- Flag of Bolivia
- WA code: BOL

in Budapest, Hungary 19 August 2023 – 27 August 2023
- Competitors: 1 (0 men and 1 woman)
- Medals: Gold 0 Silver 0 Bronze 0 Total 0

World Athletics Championships appearances
- 1983; 1987; 1991; 1993; 1995; 1997; 1999; 2001; 2003; 2005; 2007; 2009; 2011; 2013; 2015; 2017; 2019; 2022; 2023; 2025;

= Bolivia at the 2023 World Athletics Championships =

Bolivia competed at the 2023 World Athletics Championships in Budapest, Hungary, which were held from 19 to 27 August 2023. The athlete delegation of the country was composed of one competitor, racewalker Ángela Castro who would compete in the women's 20 kilometres walk. She qualified for the Championships after her rank was high enough in the World Athletics Rankings. In the finals, she placed 39th out of the 40 athletes who finished the race.

==Background==
The 2023 World Athletics Championships in Budapest, Hungary, were held from 19 to 27 August 2023. The Championships were held at the National Athletics Centre. To qualify for the World Championships, athletes had to reach an entry standard (e.g. time or distance), place in a specific position at select competitions, be a wild card entry, or qualify through their World Athletics Ranking at the end of the qualification period.

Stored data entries

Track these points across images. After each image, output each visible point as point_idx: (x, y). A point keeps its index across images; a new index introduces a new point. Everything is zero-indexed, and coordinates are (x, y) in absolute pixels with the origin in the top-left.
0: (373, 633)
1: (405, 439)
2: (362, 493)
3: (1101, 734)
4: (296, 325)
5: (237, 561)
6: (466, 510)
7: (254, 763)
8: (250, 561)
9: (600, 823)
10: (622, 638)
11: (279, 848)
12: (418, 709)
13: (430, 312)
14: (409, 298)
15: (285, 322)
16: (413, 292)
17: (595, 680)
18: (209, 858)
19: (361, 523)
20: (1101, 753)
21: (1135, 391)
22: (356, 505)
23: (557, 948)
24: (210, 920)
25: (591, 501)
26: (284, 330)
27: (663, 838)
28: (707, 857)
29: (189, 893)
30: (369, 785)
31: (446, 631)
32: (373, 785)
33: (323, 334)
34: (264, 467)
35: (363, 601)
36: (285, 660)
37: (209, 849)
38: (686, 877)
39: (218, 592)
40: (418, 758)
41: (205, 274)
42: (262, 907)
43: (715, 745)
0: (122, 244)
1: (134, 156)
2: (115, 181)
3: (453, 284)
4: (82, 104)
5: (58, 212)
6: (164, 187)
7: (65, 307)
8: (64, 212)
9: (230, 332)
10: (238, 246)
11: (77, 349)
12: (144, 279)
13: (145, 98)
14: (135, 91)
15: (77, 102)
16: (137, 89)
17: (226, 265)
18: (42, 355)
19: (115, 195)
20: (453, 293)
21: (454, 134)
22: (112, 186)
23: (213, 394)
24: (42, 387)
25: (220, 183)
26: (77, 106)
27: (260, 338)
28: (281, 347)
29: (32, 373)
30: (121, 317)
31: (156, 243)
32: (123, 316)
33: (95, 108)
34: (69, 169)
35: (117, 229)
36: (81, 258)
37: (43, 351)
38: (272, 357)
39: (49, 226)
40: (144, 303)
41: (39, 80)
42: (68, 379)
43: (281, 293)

--

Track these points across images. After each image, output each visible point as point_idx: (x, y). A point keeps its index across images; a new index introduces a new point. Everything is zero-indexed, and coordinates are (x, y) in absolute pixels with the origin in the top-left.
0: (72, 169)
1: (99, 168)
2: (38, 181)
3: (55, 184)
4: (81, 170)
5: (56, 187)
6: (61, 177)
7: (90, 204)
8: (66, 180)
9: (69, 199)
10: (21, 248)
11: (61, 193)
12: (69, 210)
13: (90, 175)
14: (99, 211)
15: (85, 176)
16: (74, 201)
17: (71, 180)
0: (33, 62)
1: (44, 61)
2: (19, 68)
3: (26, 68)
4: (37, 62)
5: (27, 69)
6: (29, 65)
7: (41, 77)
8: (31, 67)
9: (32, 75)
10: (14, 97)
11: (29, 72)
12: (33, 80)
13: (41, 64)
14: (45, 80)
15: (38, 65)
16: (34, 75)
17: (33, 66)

**TASKS**
- A) According to the article on Bolivia at the 2023 World Athletics Championships, in which event did the country's only competitor take part?
- B) Write the next part of the article on Bolivia at the 2023 World Athletics Championships, picking up after its final sentence.

**OUTPUTS IN ORDER**
- A) The women's 20 kilometres walk.

- B)
Racewalker Ángela Castro would be the sole representative for the nation at the championships. She qualified after she ranked high enough in the World Athletics Rankings for the women's 20 kilometres walk. Initially, long-distance runner Héctor Garibay was set to be the sole representative but withdrew to focus on the 2023 Pan American Games. Before the Championships, Castro was trained by Olympian Paquillo Fernández. They traveled to Budapest on 16 August. This participation was Castro's fifth appearance for Bolivia at the World Athletics Championships.
==Results==

=== Women ===
Castro competed in the women's 20 kilometres walk on 20 August against 46 other athletes who started. She recorded a time of 1:40:01, placing 39th out of the 40 athletes who finished the race.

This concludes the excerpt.